His wisdom, crazy though it might be, clung to me like one of the humans’ noxious skin lotions and slowly worked its way inside me. Over the days that followed – long, boring days of swimming back and forth within the imprisoning waters and watching the humans teach the other whales their ‘feats’ – I considered the advice he had tendered me. In one sense, even to entertain the thought of falling insane seemed itself insane. From another vantage, however, what if Unukalhai was right? Could it be that a still pool of sanity dwelled within the typhoon of madness that pressed down upon all us whales and threatened to derange our finest sensibilities? And if so, how could one navigate the raging winds and waves of that stormy sea to find a place of peace?

In no other aspect of existence did the other orcas demonstrate their creeping dementia so disturbingly as in their acquiescence to the humans’ desires. Day after day, as the sun swam again and again like a flying fish over our pools, the humans continued doing things with things even as they conveyed their wishes to us and never ceased their irritating chattering:

‘Good girl, Mimu!’

‘Can you open your mouth for me?’

‘You’re cuter than a bug’s ear.’

‘You just love having your flipper tickled, don’t you, Gaga?’

‘Are you ready for a relationship session?’

‘Stick out your tongue for me, baby.’

‘You are sooo sweet, Tito, oh, yes you are, yes you are!’

‘Can you pee for me, sweetie?’

‘Are you ready to have some fun being a big surfboard for us?’

‘Meal time!’

‘Let’s see what you can do with these new toys.’

‘Good girl, Lala! You’re so happy, aren’t you?’

‘I’ve been dreaming about this since I was nine years old.’

‘What are we going to do about Bobo?’

‘Jordan wants to breed him to Mimu.’

‘What do you think, Mimu? Are you ready to be a mother like your little sister?’

‘We’ve got to build him up first. He’s sooo thin.’

‘Aren’t you happy with your new toys, Bobo?’

‘Jordan special-ordered some char for him, but he wouldn’t even touch it.’

‘Please eat, baby. We love you!’

It quickly became clear to me that one of the humans was trying to teach me the first of my feats. Gabi, the other humans called her. Her orange, curly hair seemed to erupt from her head like snakes of fire. Her skin – red where the sun had licked it and like cream on those parts of her usually covered by her clothing – was mottled with little splotches of pigment that seemed to float across her face like bits of brown seaweed. I liked her eyes, large and kind and nearly as deep blue as cobalt driftglass. I saw in these lively orbs a dreaminess mated to a fierce dedication to apply her will toward whatever purpose she chose to embrace. It seemed important to her that I should eat. Whenever I swam near, she would kneel by the side of the pool with a fish in her hand, and she would open her mouth wide in an obvious sign that I should do the same. I did not, however, want to open my mouth. I feared that if I did so, Gabi would cast the dead fish onto my tongue, as other humans did with the other whales.

‘Come on, Big Boy,’ she said to me, ‘you have to eat. Please, Bobo, pleeease!’

Near the end of my fifth day of immurement in the humans’ filthy pools, Baby Electra rubbed up against my side as if to rub away my obduracy. She said to me, ‘Please, Arjuna – you have to eat!’

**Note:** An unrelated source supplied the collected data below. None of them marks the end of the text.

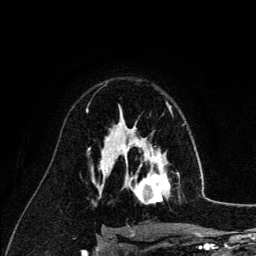
Breast MRI (dynamic contrast-enhanced), one axial slice; position 84 of 134 along the scan axis; cropped to one breast; dynamic contrast-enhanced series, time point 2 of 6 at this slice position (early post-contrast); 3 T; TE 4.2 ms, TR 7.9 ms; 1.2 mm slice thickness; 256 × 256 image matrix, field of view 170 × 170 mm. Female patient.
Structures marked on this image (semi-automatically segmented with operator editing):
- enhancing-tissue mask used for the functional tumour volume (all voxels passing the contrast-enhancement thresholds inside the analysis volume; usually the tumour): bounding box [x1, y1, x2, y2] px = [126, 140, 179, 204]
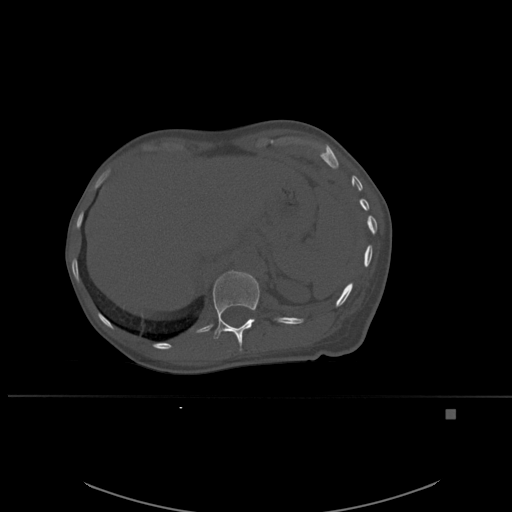
CT including the spine, one axial slice. Slice 279 of 537 in the series (ordered by position). Bone window (W 1800 / L 400 HU). 1.5 mm slice thickness. 512 × 512 image matrix, field of view 440 × 440 mm. Patient: female, 45 years. Case-level facts recorded for this patient, not image findings: primary cancer: lung.
Annotated regions visible in this slice (semi-automatic segmentation, software-assisted and operator-edited):
- T12 vertebra: bounding box [x1, y1, x2, y2] px = [213, 270, 260, 352]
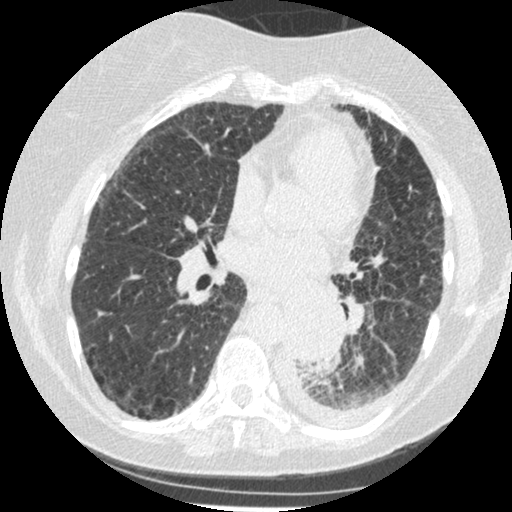
Low-dose screening chest CT, one axial slice; position 113 of 341 along the scan axis; lung window (W 1500 / L -600 HU); 1.25 mm slice thickness; 512 × 512 image matrix, field of view 310 × 310 mm.
Structures marked on this image (manually delineated by an expert):
- lesion 1 (tumor, lower lobe of left lung): bounding box (x1, y1, x2, y2) in pixels: (284, 302, 340, 364)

‘How can I eat slimy old fish?’

‘That is all we have.’

‘I will wait then until we have something else.’

‘If you do not eat, you will die.’

‘If I do eat, I will die.’

‘I do not understand you!’ Baby Electra said. ‘The speech of you Others is so difficult – as difficult as the way you think.’

‘My thought is no different than yours.’

‘Then you should think very clearly about eating. Could it be worse for you than it was for me?’

Baby Electra told of her first days among the humans and described her revulsion over eating fish of any kind, dead or alive.

‘I had only ever put tooth to seals, porpoises and a few humpback whales,’ she said. ‘I did not even think of fish as food.’